Task goal:
Count the lines of the data that have the word "shift", then report the number without anything else.

Data to examine:
· · · · ·
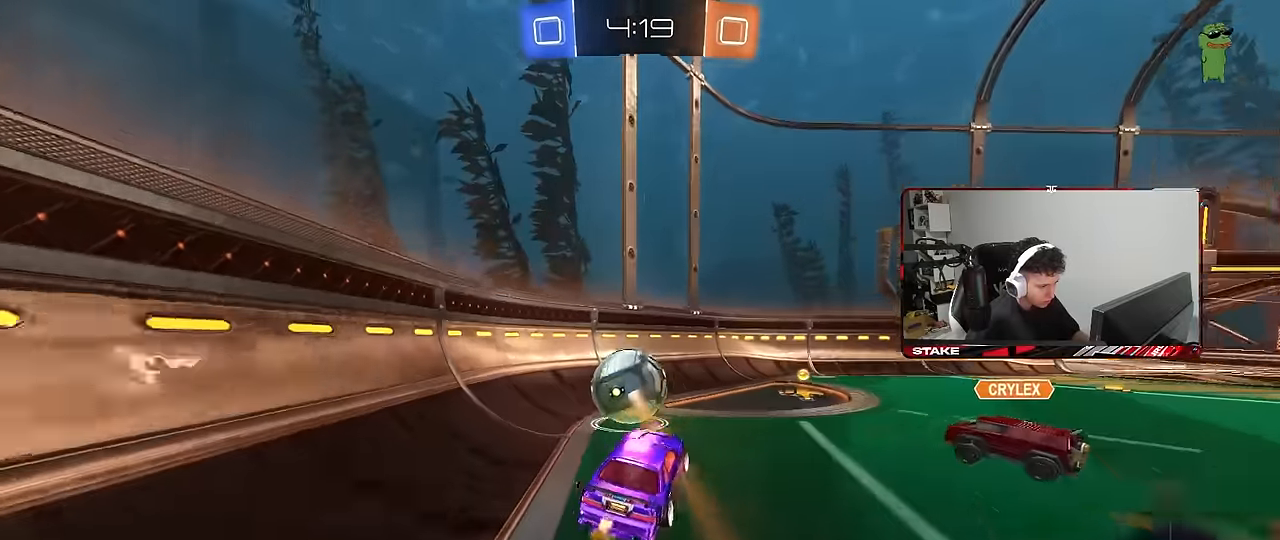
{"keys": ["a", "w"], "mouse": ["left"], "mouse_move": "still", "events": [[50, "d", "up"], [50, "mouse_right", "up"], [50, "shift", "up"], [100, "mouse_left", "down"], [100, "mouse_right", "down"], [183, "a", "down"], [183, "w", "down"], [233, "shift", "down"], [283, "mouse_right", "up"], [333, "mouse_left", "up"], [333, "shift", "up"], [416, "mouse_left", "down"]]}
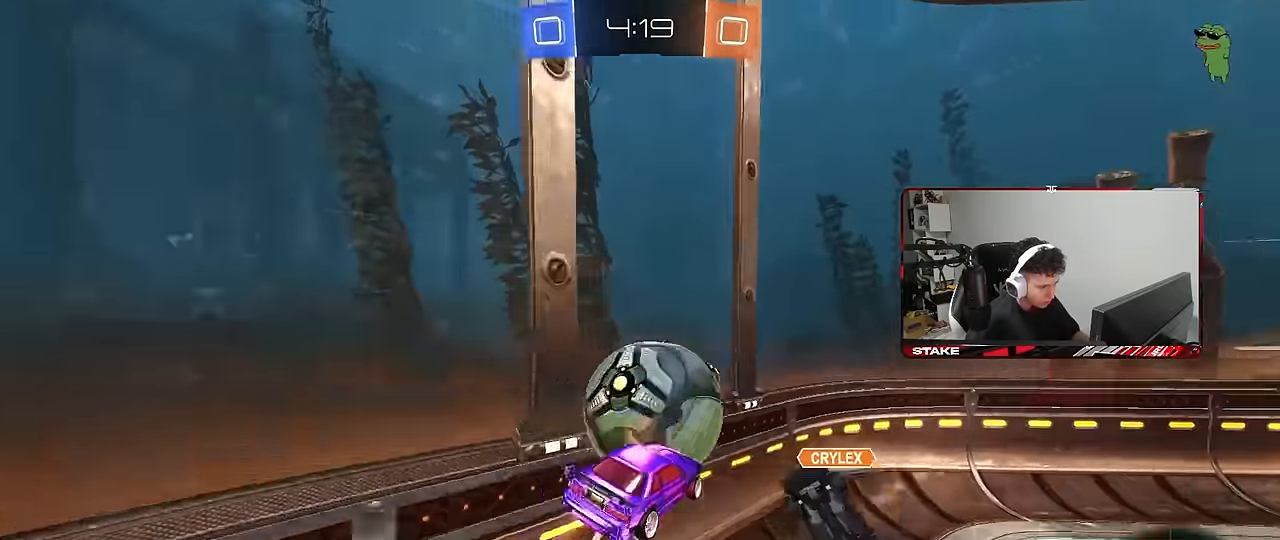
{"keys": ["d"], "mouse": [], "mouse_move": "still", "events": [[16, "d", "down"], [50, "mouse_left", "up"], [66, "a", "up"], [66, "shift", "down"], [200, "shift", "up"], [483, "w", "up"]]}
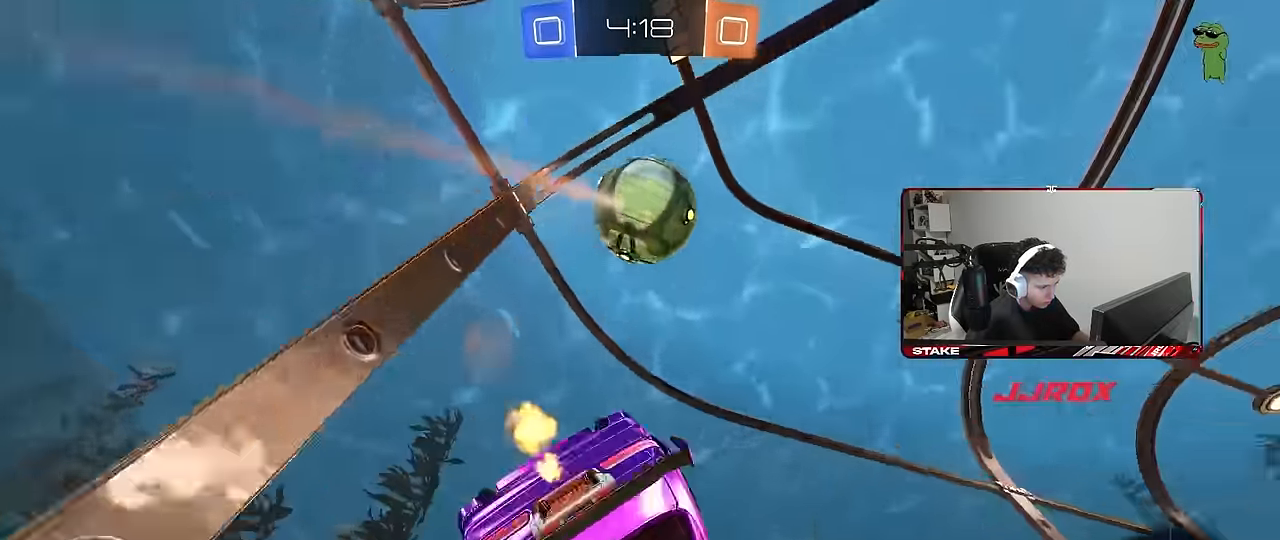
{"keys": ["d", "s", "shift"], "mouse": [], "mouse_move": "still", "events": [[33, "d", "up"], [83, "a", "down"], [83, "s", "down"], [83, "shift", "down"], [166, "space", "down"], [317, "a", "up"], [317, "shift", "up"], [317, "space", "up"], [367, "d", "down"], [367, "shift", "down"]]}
· · · · ·
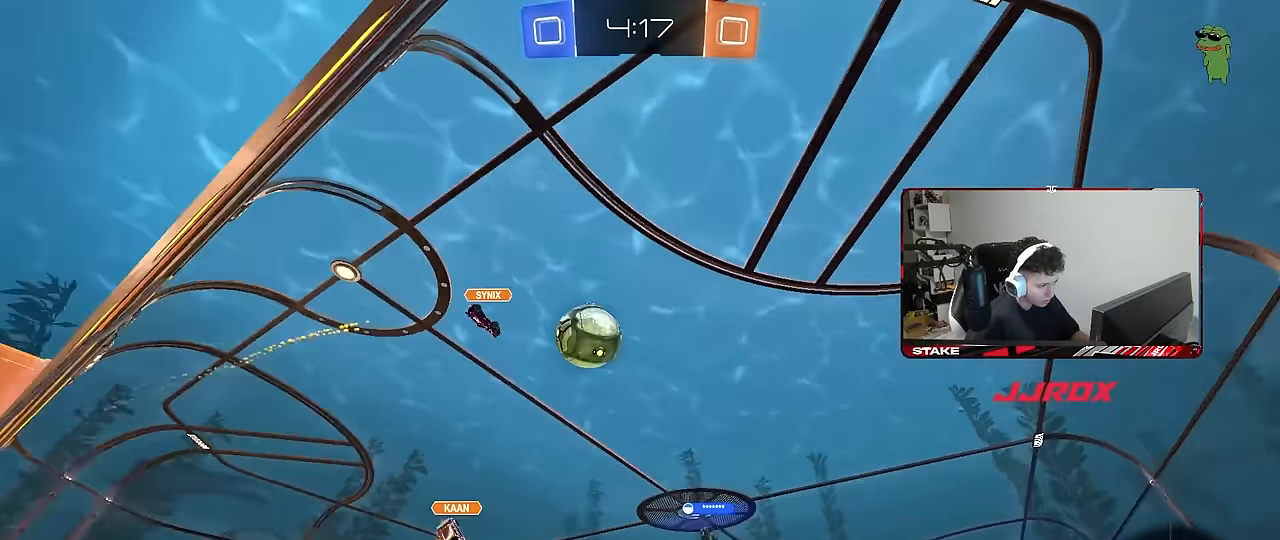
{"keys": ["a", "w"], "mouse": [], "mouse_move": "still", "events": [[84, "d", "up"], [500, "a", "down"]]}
· · · · ·
Exercise solution:
3